*WORK ORDER*:
Please copy out every line of the listing below in which the word "circuit" appears.

*INPUT FOR THIS TASK*:
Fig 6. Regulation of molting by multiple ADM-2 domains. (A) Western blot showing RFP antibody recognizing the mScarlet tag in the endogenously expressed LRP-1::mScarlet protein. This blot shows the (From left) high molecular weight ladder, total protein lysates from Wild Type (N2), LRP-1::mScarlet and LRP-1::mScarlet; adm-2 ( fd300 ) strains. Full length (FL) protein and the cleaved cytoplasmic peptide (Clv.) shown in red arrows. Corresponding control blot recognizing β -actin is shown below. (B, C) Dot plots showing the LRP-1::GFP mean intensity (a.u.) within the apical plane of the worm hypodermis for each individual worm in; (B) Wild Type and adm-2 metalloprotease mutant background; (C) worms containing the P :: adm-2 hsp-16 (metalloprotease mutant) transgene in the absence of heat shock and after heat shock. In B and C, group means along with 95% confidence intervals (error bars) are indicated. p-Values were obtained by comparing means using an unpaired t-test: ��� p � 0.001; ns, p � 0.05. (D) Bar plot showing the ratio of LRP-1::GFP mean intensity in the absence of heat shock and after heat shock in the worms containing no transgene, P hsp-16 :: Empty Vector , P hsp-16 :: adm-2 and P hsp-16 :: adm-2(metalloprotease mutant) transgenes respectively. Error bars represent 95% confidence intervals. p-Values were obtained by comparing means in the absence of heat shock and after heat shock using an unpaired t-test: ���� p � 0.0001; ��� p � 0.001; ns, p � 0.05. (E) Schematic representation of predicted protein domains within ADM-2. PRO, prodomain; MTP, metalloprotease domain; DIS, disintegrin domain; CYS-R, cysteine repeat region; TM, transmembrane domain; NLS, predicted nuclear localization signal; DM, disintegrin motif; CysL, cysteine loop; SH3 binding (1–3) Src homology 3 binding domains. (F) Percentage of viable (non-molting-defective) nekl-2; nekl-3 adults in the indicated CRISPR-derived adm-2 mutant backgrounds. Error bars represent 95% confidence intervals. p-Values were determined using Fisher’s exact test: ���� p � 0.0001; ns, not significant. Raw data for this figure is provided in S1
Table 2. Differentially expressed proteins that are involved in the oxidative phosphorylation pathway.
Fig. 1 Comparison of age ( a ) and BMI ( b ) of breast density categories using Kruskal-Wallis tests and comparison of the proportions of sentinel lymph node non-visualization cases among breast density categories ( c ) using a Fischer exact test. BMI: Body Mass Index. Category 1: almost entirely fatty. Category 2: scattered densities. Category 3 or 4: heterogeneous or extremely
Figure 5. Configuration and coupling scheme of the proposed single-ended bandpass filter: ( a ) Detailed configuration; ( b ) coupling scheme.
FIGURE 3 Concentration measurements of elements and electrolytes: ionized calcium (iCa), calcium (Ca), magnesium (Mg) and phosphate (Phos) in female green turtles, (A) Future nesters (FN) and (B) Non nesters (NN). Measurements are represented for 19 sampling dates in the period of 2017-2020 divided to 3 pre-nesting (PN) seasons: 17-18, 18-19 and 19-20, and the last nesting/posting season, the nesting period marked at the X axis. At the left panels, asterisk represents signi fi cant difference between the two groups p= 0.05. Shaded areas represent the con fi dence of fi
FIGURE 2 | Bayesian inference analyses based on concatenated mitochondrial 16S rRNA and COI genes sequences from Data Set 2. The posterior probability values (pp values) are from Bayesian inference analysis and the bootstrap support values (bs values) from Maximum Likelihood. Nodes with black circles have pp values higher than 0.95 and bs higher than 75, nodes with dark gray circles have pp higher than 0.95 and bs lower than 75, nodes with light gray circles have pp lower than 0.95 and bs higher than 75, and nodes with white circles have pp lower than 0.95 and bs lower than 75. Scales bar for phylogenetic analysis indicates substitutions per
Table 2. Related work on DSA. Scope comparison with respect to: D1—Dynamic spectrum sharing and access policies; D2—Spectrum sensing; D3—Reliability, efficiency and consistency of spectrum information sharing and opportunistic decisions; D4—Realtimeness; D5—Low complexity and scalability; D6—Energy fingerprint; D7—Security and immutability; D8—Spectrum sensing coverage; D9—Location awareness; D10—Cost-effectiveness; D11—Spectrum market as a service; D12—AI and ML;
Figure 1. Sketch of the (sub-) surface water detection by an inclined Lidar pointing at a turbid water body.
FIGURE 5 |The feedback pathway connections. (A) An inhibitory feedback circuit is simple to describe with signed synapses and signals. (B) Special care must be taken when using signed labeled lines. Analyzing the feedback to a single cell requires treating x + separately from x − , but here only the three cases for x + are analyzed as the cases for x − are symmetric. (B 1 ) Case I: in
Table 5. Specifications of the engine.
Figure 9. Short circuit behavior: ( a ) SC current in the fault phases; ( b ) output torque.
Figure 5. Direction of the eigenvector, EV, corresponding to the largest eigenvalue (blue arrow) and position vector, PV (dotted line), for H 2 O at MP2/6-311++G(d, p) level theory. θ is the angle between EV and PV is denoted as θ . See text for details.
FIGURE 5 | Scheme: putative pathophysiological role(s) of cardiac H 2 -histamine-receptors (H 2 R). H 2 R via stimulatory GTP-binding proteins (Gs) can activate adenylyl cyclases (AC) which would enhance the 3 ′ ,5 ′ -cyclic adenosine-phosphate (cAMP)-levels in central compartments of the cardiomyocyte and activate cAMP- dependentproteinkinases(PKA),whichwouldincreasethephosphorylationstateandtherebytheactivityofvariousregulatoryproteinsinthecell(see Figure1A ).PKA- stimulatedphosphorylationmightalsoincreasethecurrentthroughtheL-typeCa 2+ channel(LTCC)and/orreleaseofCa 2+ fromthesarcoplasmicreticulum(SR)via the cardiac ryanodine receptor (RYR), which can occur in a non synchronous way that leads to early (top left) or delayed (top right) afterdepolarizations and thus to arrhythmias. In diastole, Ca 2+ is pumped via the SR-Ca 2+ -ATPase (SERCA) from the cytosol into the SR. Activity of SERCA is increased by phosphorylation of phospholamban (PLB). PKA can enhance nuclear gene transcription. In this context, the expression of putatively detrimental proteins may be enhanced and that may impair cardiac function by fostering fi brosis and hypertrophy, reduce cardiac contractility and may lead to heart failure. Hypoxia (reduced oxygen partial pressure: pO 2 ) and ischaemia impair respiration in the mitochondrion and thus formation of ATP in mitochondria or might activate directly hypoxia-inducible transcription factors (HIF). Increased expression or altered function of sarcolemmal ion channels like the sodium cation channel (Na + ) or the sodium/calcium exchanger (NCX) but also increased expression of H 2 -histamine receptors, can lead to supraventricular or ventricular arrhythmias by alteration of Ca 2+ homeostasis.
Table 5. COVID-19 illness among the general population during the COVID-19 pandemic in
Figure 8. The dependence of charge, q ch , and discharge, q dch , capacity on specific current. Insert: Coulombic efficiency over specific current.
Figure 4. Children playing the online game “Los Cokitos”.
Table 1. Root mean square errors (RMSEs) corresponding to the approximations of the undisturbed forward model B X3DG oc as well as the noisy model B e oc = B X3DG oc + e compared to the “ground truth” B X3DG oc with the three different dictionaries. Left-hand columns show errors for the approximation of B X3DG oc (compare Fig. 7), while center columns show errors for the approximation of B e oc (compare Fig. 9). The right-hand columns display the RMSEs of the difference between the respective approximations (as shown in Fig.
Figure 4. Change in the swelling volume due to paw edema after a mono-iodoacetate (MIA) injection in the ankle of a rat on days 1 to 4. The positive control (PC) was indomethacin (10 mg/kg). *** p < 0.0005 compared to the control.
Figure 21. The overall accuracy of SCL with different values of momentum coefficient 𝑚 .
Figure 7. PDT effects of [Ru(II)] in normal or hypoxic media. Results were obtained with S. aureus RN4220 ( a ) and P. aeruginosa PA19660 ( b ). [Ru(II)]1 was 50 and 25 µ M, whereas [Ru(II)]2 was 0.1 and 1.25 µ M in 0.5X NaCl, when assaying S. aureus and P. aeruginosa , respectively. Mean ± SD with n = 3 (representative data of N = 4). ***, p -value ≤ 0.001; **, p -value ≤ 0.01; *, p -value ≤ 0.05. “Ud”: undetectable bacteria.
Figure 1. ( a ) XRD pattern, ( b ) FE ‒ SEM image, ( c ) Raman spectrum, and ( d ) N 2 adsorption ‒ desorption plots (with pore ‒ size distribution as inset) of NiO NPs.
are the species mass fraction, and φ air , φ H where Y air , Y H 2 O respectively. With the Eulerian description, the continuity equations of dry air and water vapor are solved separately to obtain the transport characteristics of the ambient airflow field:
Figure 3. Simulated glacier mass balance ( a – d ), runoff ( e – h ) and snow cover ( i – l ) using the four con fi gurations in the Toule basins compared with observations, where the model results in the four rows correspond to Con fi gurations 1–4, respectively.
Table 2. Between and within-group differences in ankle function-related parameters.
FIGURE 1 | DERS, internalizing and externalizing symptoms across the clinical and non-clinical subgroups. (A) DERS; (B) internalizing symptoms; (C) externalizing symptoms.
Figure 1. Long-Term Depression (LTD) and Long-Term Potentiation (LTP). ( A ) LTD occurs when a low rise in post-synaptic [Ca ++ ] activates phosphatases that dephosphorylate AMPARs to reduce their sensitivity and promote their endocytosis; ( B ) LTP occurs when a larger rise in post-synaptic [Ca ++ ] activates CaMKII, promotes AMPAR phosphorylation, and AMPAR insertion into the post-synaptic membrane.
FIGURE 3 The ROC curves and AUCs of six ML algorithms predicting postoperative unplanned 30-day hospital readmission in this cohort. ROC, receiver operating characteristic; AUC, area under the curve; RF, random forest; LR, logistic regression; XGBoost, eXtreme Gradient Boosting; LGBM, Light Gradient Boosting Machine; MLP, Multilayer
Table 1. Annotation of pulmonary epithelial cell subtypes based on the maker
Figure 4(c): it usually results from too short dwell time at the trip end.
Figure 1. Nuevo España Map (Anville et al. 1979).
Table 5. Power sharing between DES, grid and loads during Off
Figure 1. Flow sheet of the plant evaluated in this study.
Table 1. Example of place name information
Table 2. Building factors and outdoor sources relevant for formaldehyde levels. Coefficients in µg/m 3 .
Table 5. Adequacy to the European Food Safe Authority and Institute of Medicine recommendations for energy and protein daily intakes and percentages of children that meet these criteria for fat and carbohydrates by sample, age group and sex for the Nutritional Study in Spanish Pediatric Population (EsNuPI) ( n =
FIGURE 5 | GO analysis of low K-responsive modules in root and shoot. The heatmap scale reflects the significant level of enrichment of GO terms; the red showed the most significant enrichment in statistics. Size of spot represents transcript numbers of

*WORKED SOLUTION*:
FIGURE 5 |The feedback pathway connections. (A) An inhibitory feedback circuit is simple to describe with signed synapses and signals. (B) Special care must be taken when using signed labeled lines. Analyzing the feedback to a single cell requires treating x + separately from x − , but here only the three cases for x + are analyzed as the cases for x − are symmetric. (B 1 ) Case I: in
Figure 9. Short circuit behavior: ( a ) SC current in the fault phases; ( b ) output torque.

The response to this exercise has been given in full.